* Quoted passage *
────────────────────

Björklund works within a tradition of conceptual surrealism that descends more from Magritte than from the automatic writing or dreamlike dissolution associated with Dali or the Parisian school. Rather than channeling the subconscious, he works out ideas methodically - composing allegories first as intellectual propositions, then realising them with near-photographic precision in oil on canvas. The titles of his works are integral to the experience: they function as wordplay, riddles, and entry points, guiding the viewer into layers of meaning that would otherwise remain locked inside the image.
In 1987 he received the Royal Swedish Art Award from King Carl XVI Gustaf, a recognition that came barely two years after his debut and confirmed the impact of his early work on the Swedish art scene. Since his first exhibition, Björklund has presented approximately 30 solo shows and participated in around 20 group exhibitions across the Nordic countries, Europe, and New Zealand. His work is held in museum collections, county council collections, and numerous private collections in Sweden and abroad. He has also built a following as an illustrator, particularly in countries where surrealism has had deep cultural roots, notably Spain.

────────────────────

* Dataset *
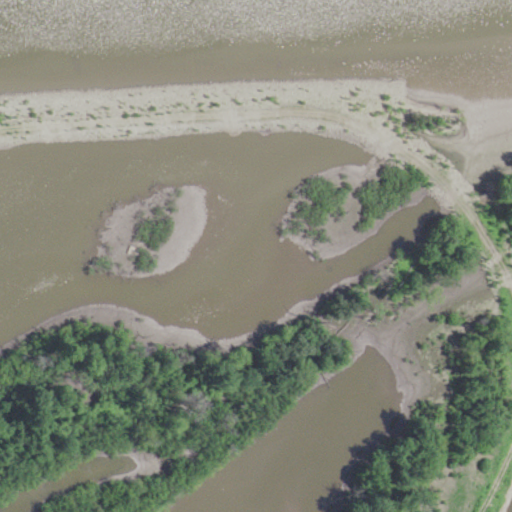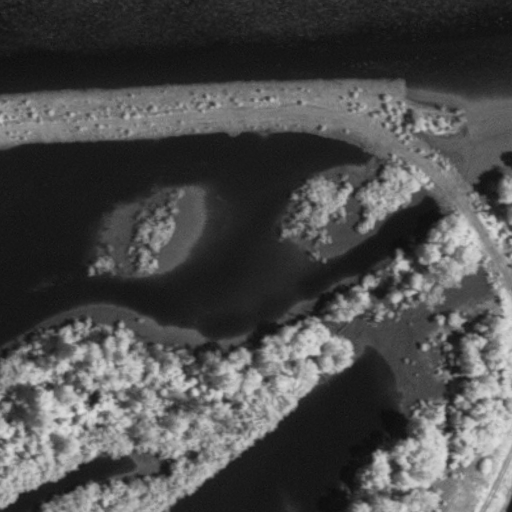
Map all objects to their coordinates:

────────────────────

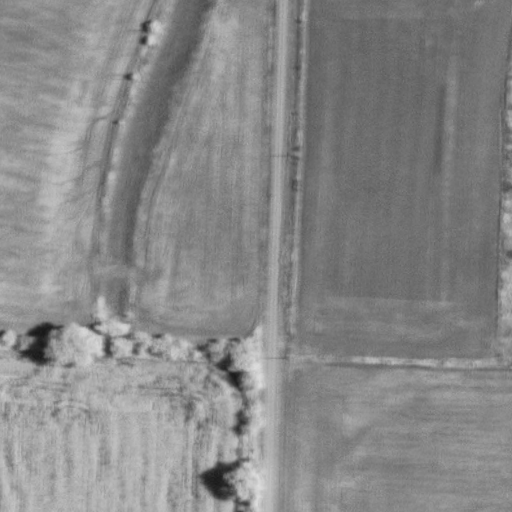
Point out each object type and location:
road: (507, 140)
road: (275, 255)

────────────────────

* What you have to do *
Continue the passage about Björklund's surrealist painting from its last sentence.

* Answer to the exercise *
Beyond painting and printmaking, Björklund has worked in sculpture using wax, plastic, silicone, and bronze - extending his allegorical sensibility into three dimensions. His prints, including signed and numbered lithographs and hand-coloured editions, are among his most accessible works and circulate regularly at Swedish auction houses. The auction titles recorded for his work - 'Bibliofila frestelser', 'Galghumor', 'Fågelperspektiv', 'Anden ur flaskan' - read like a catalogue of his preoccupations: wit, mortality, perspective, and the act of looking itself.
Björklund represents a strand of Swedish contemporary art that is internationally legible without being derivative. He draws on a well-established European tradition - photorealist surrealism - but deploys it in ways that carry specific cultural and literary resonances, and his refusal to call himself an artist in the conventional sense is itself a gesture in the Duchampian spirit he cites as a core influence.